United States Court of Appeals for the District of Columbia Circuit

950 F.3d 93 (2020)


Originally, Medicaid provided healthcare coverage to the disabled, the blind, the elderly, and needy families with dependent children. In 2010, Congress expanded Medicaid’s coverage to low-income adults who did not previously qualify. States could choose whether to expand Medicaid to cover the new population. Medicaid established certain minimum coverage requirements that states had to include in their plans. States could deviate from the requirements if the Secretary of Health and Human Services (the secretary) (defendant) waived the requirements so that the state could engage in experimental, pilot, or demonstration projects. In 2014, Arkansas expanded Medicaid coverage to the new population of low-income adults. In 2013, Arkansas gained approval for its Medicaid demonstration waiver and in 2016, introduced the Arkansas Works program. The program encouraged Medicaid enrollees to seek employment by offering voluntary referrals to the Arkansas Department of Workforce Services. To increase participation in the program, Arkansas introduced a new version of Arkansas Works that required beneficiaries aged 19 to 49 to work or engage in educational, job training, or job search activities for at least 80 hours per month. Certain categories of beneficiaries were exempted from the hour requirement, such as pregnant women and full-time students. Nonexempt beneficiaries that failed to meet the requirements for three months during a plan year were disenrolled.
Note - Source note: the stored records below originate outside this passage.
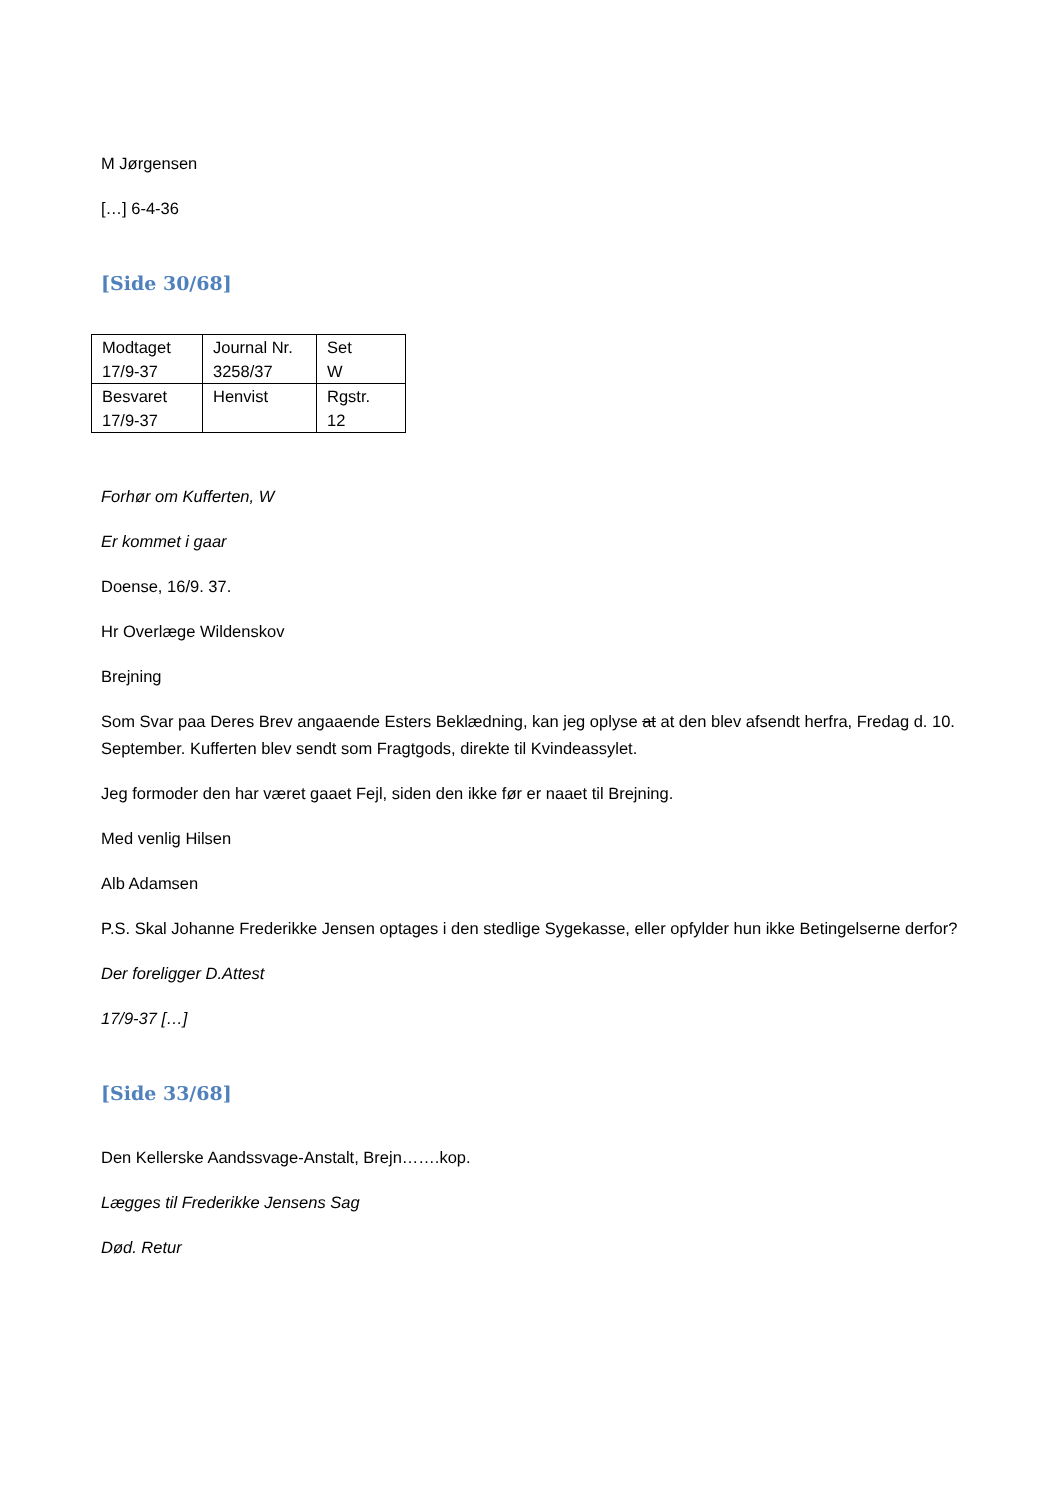M Jørgensen
[…] 6-4-36
[Side 30/68]
| Modtaget 17/9-37 | Journal Nr. 3258/37 | Set W |
| Besvaret 17/9-37 | Henvist | Rgstr. 12 |
Forhør om Kufferten, W
Er kommet i gaar
Doense, 16/9. 37.
Hr Overlæge Wildenskov
Brejning
Som Svar paa Deres Brev angaaende Esters Beklædning, kan jeg oplyse at at den blev afsendt herfra, Fredag d. 10. September. Kufferten blev sendt som Fragtgods, direkte til Kvindeassylet.
Jeg formoder den har været gaaet Fejl, siden den ikke før er naaet til Brejning.
Med venlig Hilsen
Alb Adamsen
P.S. Skal Johanne Frederikke Jensen optages i den stedlige Sygekasse, eller opfylder hun ikke Betingelserne derfor?
Der foreligger D.Attest
17/9-37 […]
[Side 33/68]
Den Kellerske Aandssvage-Anstalt, Brejn…….kop.
Lægges til Frederikke Jensens Sag
Død. Retur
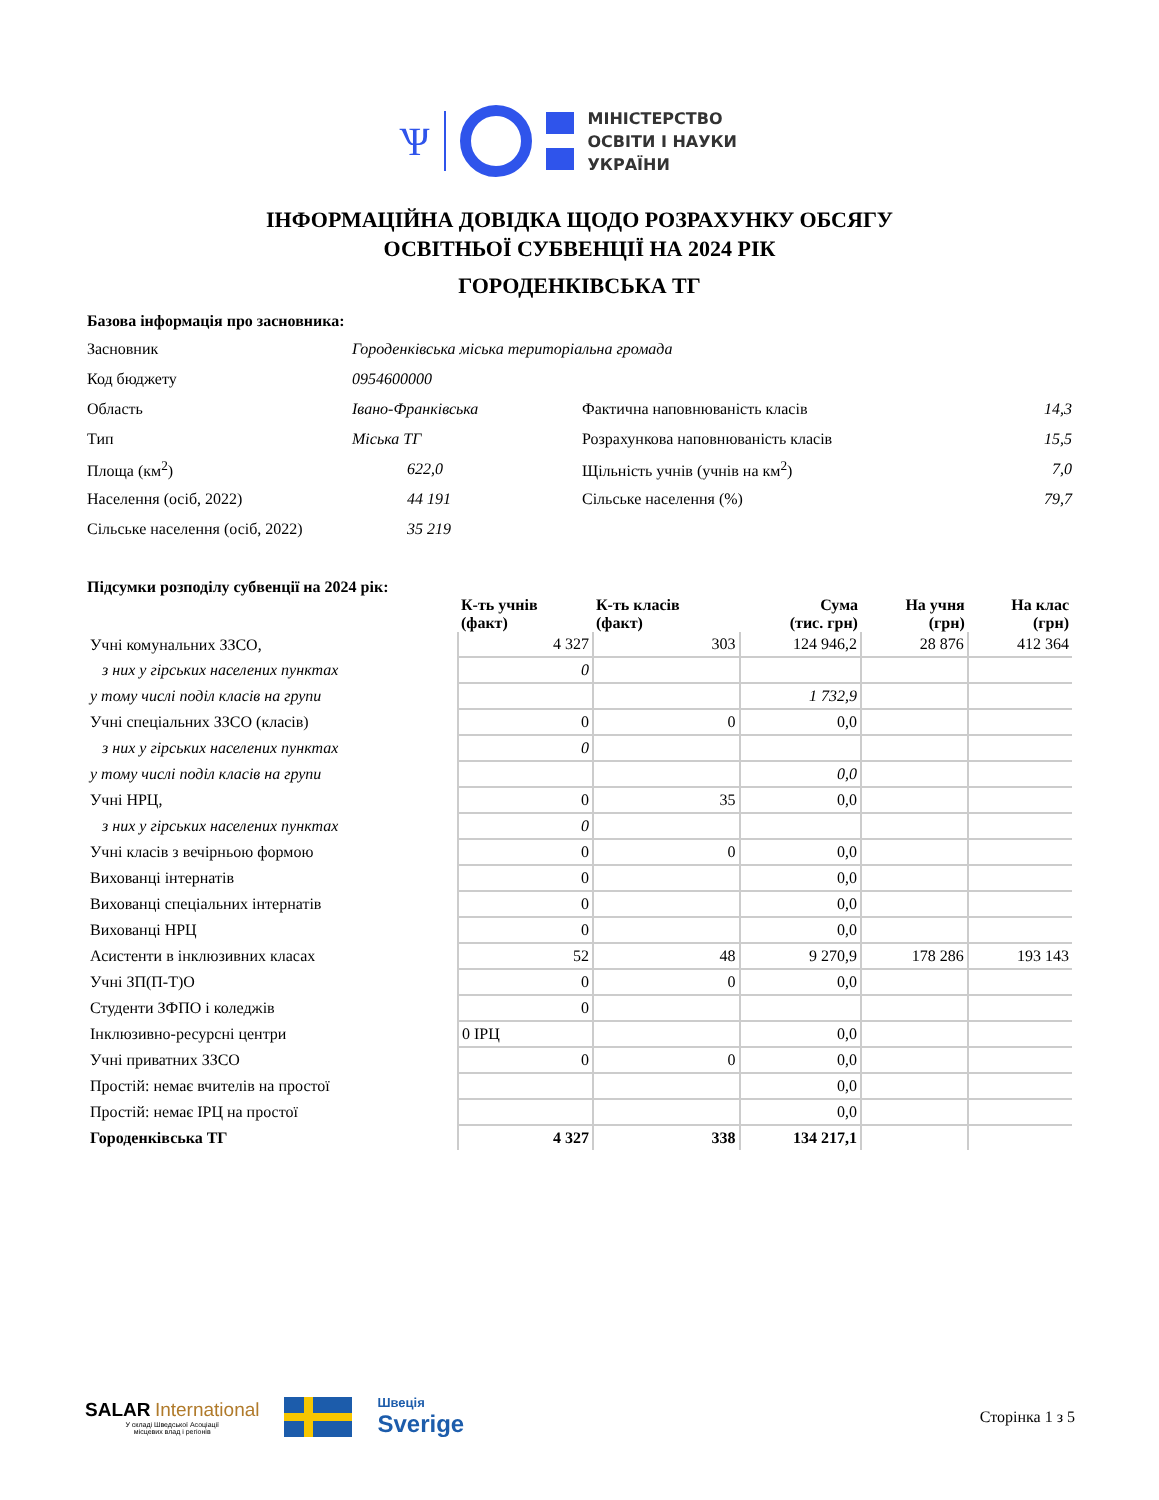Ѱ
МІНІСТЕРСТВО
ОСВІТИ І НАУКИ
УКРАЇНИ
ІНФОРМАЦІЙНА ДОВІДКА ЩОДО РОЗРАХУНКУ ОБСЯГУ
ОСВІТНЬОЇ СУБВЕНЦІЇ НА 2024 РІК
ГОРОДЕНКІВСЬКА ТГ
Базова інформація про засновника:
| Засновник | Городенківська міська територіальна громада | | |
| Код бюджету | 0954600000 | | |
| Область | Івано-Франківська | Фактична наповнюваність класів | 14,3 |
| Тип | Міська ТГ | Розрахункова наповнюваність класів | 15,5 |
| Площа (км<sup>2</sup>) | 622,0 | Щільність учнів (учнів на км<sup>2</sup>) | 7,0 |
| Населення (осіб, 2022) | 44 191 | Сільське населення (%) | 79,7 |
| Сільське населення (осіб, 2022) | 35 219 | | |
Підсумки розподілу субвенції на 2024 рік:
| | К-ть учнів (факт) | К-ть класів (факт) | Сума (тис. грн) | На учня (грн) | На клас (грн) |
| --- | --- | --- | --- | --- | --- |
| Учні комунальних ЗЗСО, | 4 327 | 303 | 124 946,2 | 28 876 | 412 364 |
| з них у гірських населених пунктах | 0 | | | | |
| у тому числі поділ класів на групи | | | 1 732,9 | | |
| Учні спеціальних ЗЗСО (класів) | 0 | 0 | 0,0 | | |
| з них у гірських населених пунктах | 0 | | | | |
| у тому числі поділ класів на групи | | | 0,0 | | |
| Учні НРЦ, | 0 | 35 | 0,0 | | |
| з них у гірських населених пунктах | 0 | | | | |
| Учні класів з вечірньою формою | 0 | 0 | 0,0 | | |
| Вихованці інтернатів | 0 | | 0,0 | | |
| Вихованці спеціальних інтернатів | 0 | | 0,0 | | |
| Вихованці НРЦ | 0 | | 0,0 | | |
| Асистенти в інклюзивних класах | 52 | 48 | 9 270,9 | 178 286 | 193 143 |
| Учні ЗП(П-Т)О | 0 | 0 | 0,0 | | |
| Студенти ЗФПО і коледжів | 0 | | | | |
| Інклюзивно-ресурсні центри | 0 ІРЦ | | 0,0 | | |
| Учні приватних ЗЗСО | 0 | 0 | 0,0 | | |
| Простій: немає вчителів на простої | | | 0,0 | | |
| Простій: немає ІРЦ на простої | | | 0,0 | | |
| Городенківська ТГ | 4 327 | 338 | 134 217,1 | | |
SALAR International
У складі Шведської Асоціації
місцевих влад і регіонів
Швеція
Sverige
Сторінка 1 з 5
The secretary approved the new Arkansas Works program requirements under the label of community engagement, finding that they would improve health outcomes, address behavioral and social factors that influence health outcomes, and incentivize beneficiaries to improve their health and achieve better health outcomes. In 2018, Charles Gresham and nine other Arkansans (plaintiffs) filed an action in district court for declaratory and injunctive relief against the secretary. The district court entered a judgment vacating the secretary’s approval of the new Arkansas Works program requirements. The district court found that the objective of Medicaid was to furnish medical assistance to those who could not afford it and that the Arkansas Works requirements’ focus on health was no substitute for providing free or low-cost health coverage. The secretary appealed.